=== WORK ORDER ===
Output every record exactly, apart from its images.

=== GIVEN DATA ===
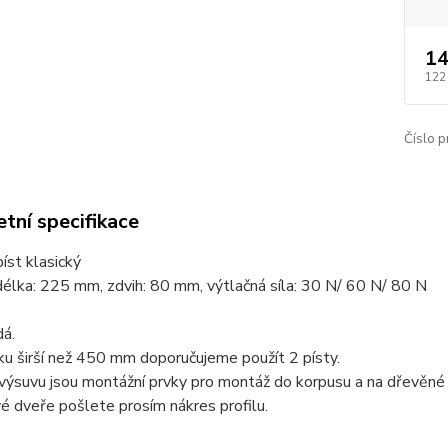
14
122
Číslo p
tní specifikace
íst klasický
élka: 225 mm, zdvih: 80 mm, výtlačná síla: 30 N/ 60 N/ 80 N
dá.
ku širší než 450 mm doporučujeme použít 2 písty.
výsuvu jsou montážní prvky pro montáž do korpusu a na dřevěné
 dveře pošlete prosím nákres profilu.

=== RESPONSE TO THIS EXERCISE ===
14
122
Číslo p
tní specifikace
íst klasický
élka: 225 mm, zdvih: 80 mm, výtlačná síla: 30 N/ 60 N/ 80 N
dá.
ku širší než 450 mm doporučujeme použít 2 písty.
výsuvu jsou montážní prvky pro montáž do korpusu a na dřevěné
 dveře pošlete prosím nákres profilu.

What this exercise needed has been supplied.